Segment Open

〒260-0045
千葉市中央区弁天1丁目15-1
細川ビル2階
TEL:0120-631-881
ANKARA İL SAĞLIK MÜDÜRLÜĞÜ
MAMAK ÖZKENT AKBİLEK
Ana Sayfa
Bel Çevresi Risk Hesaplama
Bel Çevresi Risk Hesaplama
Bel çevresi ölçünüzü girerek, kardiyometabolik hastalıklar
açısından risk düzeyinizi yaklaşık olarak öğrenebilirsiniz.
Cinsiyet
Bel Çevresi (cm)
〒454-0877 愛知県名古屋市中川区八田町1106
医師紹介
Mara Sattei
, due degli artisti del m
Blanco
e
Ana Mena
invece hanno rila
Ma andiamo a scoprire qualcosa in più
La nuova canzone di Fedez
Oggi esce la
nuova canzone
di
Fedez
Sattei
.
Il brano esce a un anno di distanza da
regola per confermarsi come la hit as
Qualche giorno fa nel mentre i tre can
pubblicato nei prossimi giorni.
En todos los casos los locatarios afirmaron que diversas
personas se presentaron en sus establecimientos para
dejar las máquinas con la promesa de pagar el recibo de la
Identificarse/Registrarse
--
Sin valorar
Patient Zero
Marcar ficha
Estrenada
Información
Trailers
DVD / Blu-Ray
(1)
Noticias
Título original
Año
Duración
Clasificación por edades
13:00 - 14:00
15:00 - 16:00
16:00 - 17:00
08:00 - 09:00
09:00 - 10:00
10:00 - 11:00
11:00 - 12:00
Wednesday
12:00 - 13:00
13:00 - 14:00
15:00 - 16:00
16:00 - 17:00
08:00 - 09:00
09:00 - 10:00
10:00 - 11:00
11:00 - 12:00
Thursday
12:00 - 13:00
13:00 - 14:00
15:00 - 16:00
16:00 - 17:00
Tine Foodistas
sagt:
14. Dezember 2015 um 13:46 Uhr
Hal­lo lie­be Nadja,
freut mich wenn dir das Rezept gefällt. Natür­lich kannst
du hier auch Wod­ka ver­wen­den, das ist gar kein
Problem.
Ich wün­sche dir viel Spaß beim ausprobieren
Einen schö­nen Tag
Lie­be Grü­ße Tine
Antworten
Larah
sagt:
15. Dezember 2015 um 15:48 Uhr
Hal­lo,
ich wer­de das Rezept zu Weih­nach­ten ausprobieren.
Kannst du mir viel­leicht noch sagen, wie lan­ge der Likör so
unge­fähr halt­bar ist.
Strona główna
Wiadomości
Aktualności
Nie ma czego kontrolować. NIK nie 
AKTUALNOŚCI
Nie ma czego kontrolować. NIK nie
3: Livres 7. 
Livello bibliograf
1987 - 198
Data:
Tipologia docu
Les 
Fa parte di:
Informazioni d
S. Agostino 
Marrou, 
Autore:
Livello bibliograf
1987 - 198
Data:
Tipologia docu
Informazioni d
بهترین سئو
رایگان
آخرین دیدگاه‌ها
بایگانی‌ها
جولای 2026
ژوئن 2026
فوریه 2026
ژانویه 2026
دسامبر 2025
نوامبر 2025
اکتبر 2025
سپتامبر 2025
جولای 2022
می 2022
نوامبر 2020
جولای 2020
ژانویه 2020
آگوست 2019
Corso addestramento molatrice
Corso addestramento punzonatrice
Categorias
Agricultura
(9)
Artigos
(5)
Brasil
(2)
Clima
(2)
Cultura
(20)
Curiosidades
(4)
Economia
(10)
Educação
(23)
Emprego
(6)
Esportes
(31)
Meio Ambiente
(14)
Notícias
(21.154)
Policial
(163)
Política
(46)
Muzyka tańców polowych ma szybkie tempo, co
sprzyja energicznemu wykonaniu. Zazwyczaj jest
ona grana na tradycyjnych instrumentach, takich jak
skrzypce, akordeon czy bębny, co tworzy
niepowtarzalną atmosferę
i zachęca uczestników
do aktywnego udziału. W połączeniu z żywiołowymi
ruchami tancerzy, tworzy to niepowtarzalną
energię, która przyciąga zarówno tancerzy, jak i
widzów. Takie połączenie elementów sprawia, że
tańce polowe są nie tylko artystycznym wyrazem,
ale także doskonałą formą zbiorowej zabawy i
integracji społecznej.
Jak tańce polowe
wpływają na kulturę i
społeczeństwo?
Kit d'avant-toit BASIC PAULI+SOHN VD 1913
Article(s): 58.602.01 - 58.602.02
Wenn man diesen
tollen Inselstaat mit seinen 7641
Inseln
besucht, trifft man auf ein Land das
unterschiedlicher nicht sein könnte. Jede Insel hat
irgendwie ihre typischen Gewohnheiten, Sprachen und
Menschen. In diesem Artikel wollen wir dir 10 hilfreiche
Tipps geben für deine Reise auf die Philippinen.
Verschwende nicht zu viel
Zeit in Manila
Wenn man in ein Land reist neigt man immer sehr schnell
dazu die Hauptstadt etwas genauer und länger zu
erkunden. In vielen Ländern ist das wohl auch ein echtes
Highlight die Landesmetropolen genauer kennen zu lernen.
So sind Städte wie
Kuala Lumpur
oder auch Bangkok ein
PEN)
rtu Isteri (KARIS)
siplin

Segment Closed

== Exercise description ==
Please write out all of the material above again, swapping "Wednesday" for "Friday" wherever it occurs and changing nothing else.

== Result of the task ==
〒260-0045
千葉市中央区弁天1丁目15-1
細川ビル2階
TEL:0120-631-881
ANKARA İL SAĞLIK MÜDÜRLÜĞÜ
MAMAK ÖZKENT AKBİLEK
Ana Sayfa
Bel Çevresi Risk Hesaplama
Bel Çevresi Risk Hesaplama
Bel çevresi ölçünüzü girerek, kardiyometabolik hastalıklar
açısından risk düzeyinizi yaklaşık olarak öğrenebilirsiniz.
Cinsiyet
Bel Çevresi (cm)
〒454-0877 愛知県名古屋市中川区八田町1106
医師紹介
Mara Sattei
, due degli artisti del m
Blanco
e
Ana Mena
invece hanno rila
Ma andiamo a scoprire qualcosa in più
La nuova canzone di Fedez
Oggi esce la
nuova canzone
di
Fedez
Sattei
.
Il brano esce a un anno di distanza da
regola per confermarsi come la hit as
Qualche giorno fa nel mentre i tre can
pubblicato nei prossimi giorni.
En todos los casos los locatarios afirmaron que diversas
personas se presentaron en sus establecimientos para
dejar las máquinas con la promesa de pagar el recibo de la
Identificarse/Registrarse
--
Sin valorar
Patient Zero
Marcar ficha
Estrenada
Información
Trailers
DVD / Blu-Ray
(1)
Noticias
Título original
Año
Duración
Clasificación por edades
13:00 - 14:00
15:00 - 16:00
16:00 - 17:00
08:00 - 09:00
09:00 - 10:00
10:00 - 11:00
11:00 - 12:00
Friday
12:00 - 13:00
13:00 - 14:00
15:00 - 16:00
16:00 - 17:00
08:00 - 09:00
09:00 - 10:00
10:00 - 11:00
11:00 - 12:00
Thursday
12:00 - 13:00
13:00 - 14:00
15:00 - 16:00
16:00 - 17:00
Tine Foodistas
sagt:
14. Dezember 2015 um 13:46 Uhr
Hal­lo lie­be Nadja,
freut mich wenn dir das Rezept gefällt. Natür­lich kannst
du hier auch Wod­ka ver­wen­den, das ist gar kein
Problem.
Ich wün­sche dir viel Spaß beim ausprobieren
Einen schö­nen Tag
Lie­be Grü­ße Tine
Antworten
Larah
sagt:
15. Dezember 2015 um 15:48 Uhr
Hal­lo,
ich wer­de das Rezept zu Weih­nach­ten ausprobieren.
Kannst du mir viel­leicht noch sagen, wie lan­ge der Likör so
unge­fähr halt­bar ist.
Strona główna
Wiadomości
Aktualności
Nie ma czego kontrolować. NIK nie 
AKTUALNOŚCI
Nie ma czego kontrolować. NIK nie
3: Livres 7. 
Livello bibliograf
1987 - 198
Data:
Tipologia docu
Les 
Fa parte di:
Informazioni d
S. Agostino 
Marrou, 
Autore:
Livello bibliograf
1987 - 198
Data:
Tipologia docu
Informazioni d
بهترین سئو
رایگان
آخرین دیدگاه‌ها
بایگانی‌ها
جولای 2026
ژوئن 2026
فوریه 2026
ژانویه 2026
دسامبر 2025
نوامبر 2025
اکتبر 2025
سپتامبر 2025
جولای 2022
می 2022
نوامبر 2020
جولای 2020
ژانویه 2020
آگوست 2019
Corso addestramento molatrice
Corso addestramento punzonatrice
Categorias
Agricultura
(9)
Artigos
(5)
Brasil
(2)
Clima
(2)
Cultura
(20)
Curiosidades
(4)
Economia
(10)
Educação
(23)
Emprego
(6)
Esportes
(31)
Meio Ambiente
(14)
Notícias
(21.154)
Policial
(163)
Política
(46)
Muzyka tańców polowych ma szybkie tempo, co
sprzyja energicznemu wykonaniu. Zazwyczaj jest
ona grana na tradycyjnych instrumentach, takich jak
skrzypce, akordeon czy bębny, co tworzy
niepowtarzalną atmosferę
i zachęca uczestników
do aktywnego udziału. W połączeniu z żywiołowymi
ruchami tancerzy, tworzy to niepowtarzalną
energię, która przyciąga zarówno tancerzy, jak i
widzów. Takie połączenie elementów sprawia, że
tańce polowe są nie tylko artystycznym wyrazem,
ale także doskonałą formą zbiorowej zabawy i
integracji społecznej.
Jak tańce polowe
wpływają na kulturę i
społeczeństwo?
Kit d'avant-toit BASIC PAULI+SOHN VD 1913
Article(s): 58.602.01 - 58.602.02
Wenn man diesen
tollen Inselstaat mit seinen 7641
Inseln
besucht, trifft man auf ein Land das
unterschiedlicher nicht sein könnte. Jede Insel hat
irgendwie ihre typischen Gewohnheiten, Sprachen und
Menschen. In diesem Artikel wollen wir dir 10 hilfreiche
Tipps geben für deine Reise auf die Philippinen.
Verschwende nicht zu viel
Zeit in Manila
Wenn man in ein Land reist neigt man immer sehr schnell
dazu die Hauptstadt etwas genauer und länger zu
erkunden. In vielen Ländern ist das wohl auch ein echtes
Highlight die Landesmetropolen genauer kennen zu lernen.
So sind Städte wie
Kuala Lumpur
oder auch Bangkok ein
PEN)
rtu Isteri (KARIS)
siplin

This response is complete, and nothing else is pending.